03. Don’t go it alone

Men aren’t exactly renowned for their proficiency at heart-to-heart conversations, but now’s the time to reach out to friends, especially if they’ve experienced something similar. “Along the way someone said to me, ‘You’re only as sick as your secrets,’” Mr Flintoff says. “And I realised that if there’s something I’m uncomfortable saying, I probably need to find a way to say it to someone.” Therapy can help. Mr Flintoff’s collapse was so severe that he admitted himself to a psychiatric hospital, where he was placed on suicide watch. “Even though I’d admitted myself, they weren’t saying I didn’t need to be there, so that’s when I thought, ‘Oh, I really am a mess.” But what counted was that he’d reached out.

04. Rethink what matters

If you’re at least fairly successful in work or life, you’re probably an expert in what Professor Setiya, in his book, Midlife: A Philosophical Guide, calls “telic” activities: things you do because they lead to some positive outcome. Getting a degree or a promotion, saving enough for a house, launching your kids into adulthood – these are all worth doing because of how they’ll change your life in future. But when that’s your sole focus, you end up living entirely for the future, postponing the meaningfulness of your existence to a time that never arrives. One antidote is to do more things that are valuable only in themselves, such as hobbies and sports. (“What did you do as a child that made the hours pass like minutes?” the Swiss psychologist Mr Carl Jung recommended asking yourself.) But it also means looking for joy in the present-moment experience of work, parenting, and so on: what can you find that’s pleasurable about such activities right now, in the actual doing of them?

05. Go bigger

One key to fulfilment is finding what the author Mr David Brooks calls your “second mountain” – the life purpose that comes after you’ve established yourself in a career, a family, a community and the rest. “I was unplanted, lonely, humiliated, scattered,” Mr Brooks recalls of his own midlife crisis. “I remember walking through that period in a state that resembled permanent drunkenness… My playlists were all Irish heartbreak songs by Sinéad O’Connor and Snow Patrol.” The answer was to shift his focus from his own security and happiness to something less self-absorbed. That might entail quitting your finance job for life as a humanitarian aid worker, but it’s more likely to mean staying where you are and asking yourself how you might mentor younger people, volunteer your time or use the knowledge and experience you’ve accumulated to help others.

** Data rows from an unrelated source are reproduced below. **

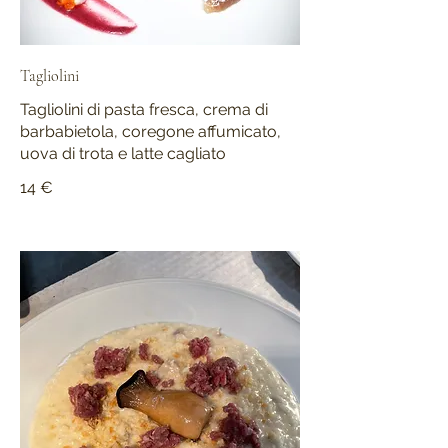
Tagliolini
Tagliolini di pasta fresca, crema di
barbabietola, coregone affumicato,
uova di trota e latte cagliato
14 €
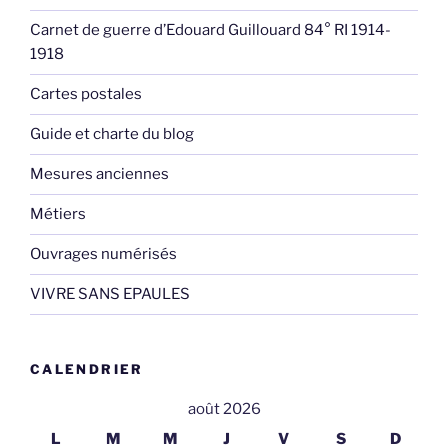
Carnet de guerre d’Edouard Guillouard 84° RI 1914-
1918
Cartes postales
Guide et charte du blog
Mesures anciennes
Métiers
Ouvrages numérisés
VIVRE SANS EPAULES
CALENDRIER
août 2026
L
M
M
J
V
S
D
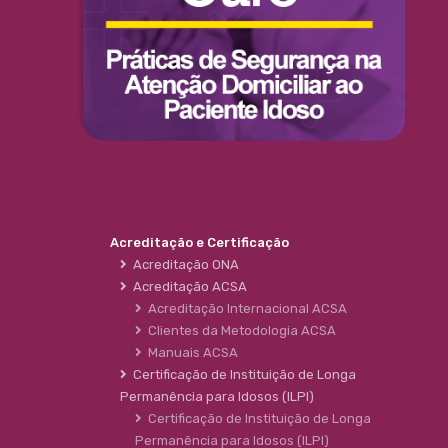
Acreditação e Certificação
Acreditação ONA
Acreditação ACSA
Acreditação Internacional ACSA
Clientes da Metodologia ACSA
Manuais ACSA
Certificação de Instituição de Longa
Permanência para Idosos (ILPI)
Certificação de Instituição de Longa
Permanência para Idosos (ILPI)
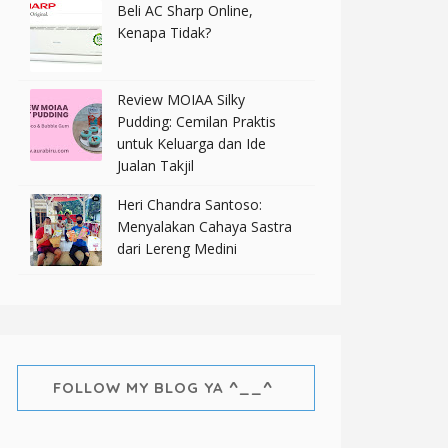
Beli AC Sharp Online,
Kenapa Tidak?
Review MOIAA Silky
Pudding: Cemilan Praktis
untuk Keluarga dan Ide
Jualan Takjil
Heri Chandra Santoso:
Menyalakan Cahaya Sastra
dari Lereng Medini
FOLLOW MY BLOG YA ^__^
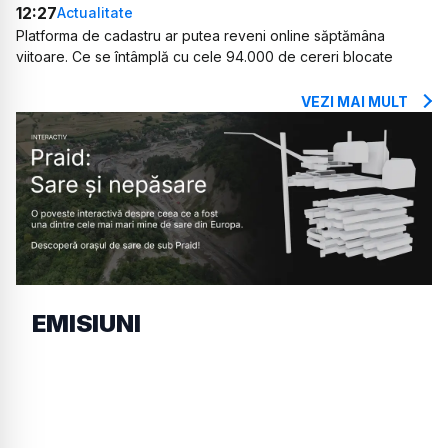
12:27
Actualitate
Platforma de cadastru ar putea reveni online săptămâna
viitoare. Ce se întâmplă cu cele 94.000 de cereri blocate
VEZI MAI MULT
EMISIUNI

06. Embrace the inevitable

The core point to grasp here is that a midlife crisis is rarely a sign that your life has “gone wrong”. What you’re really confronting is the universal truth that human life is finite, which means that even if you spend yours brilliantly, you’ll inevitably be forced to give up on most of the alternative lives you’d dreamed of living. “I felt the inevitable frustration that whatever I might have chosen to do with my life, I’d still have ended up not living all the other lives,” Professor Setiya says. Yet when you fully internalise this message, it’s not depressing. It’s liberating. You can stop beating yourself up about everything you haven’t done because doing all of it was never on the cards to begin with. Instead, and perhaps for the first time ever, you get to make the most of the one life that’s in front of you. “Gradually, I began to understand that I had so much to be grateful for,” says Mr Flintoff. “It was incredibly strengthening to realise that I’d been that low, yet I’d survived. I wouldn’t take that experience away for all the money in the world.”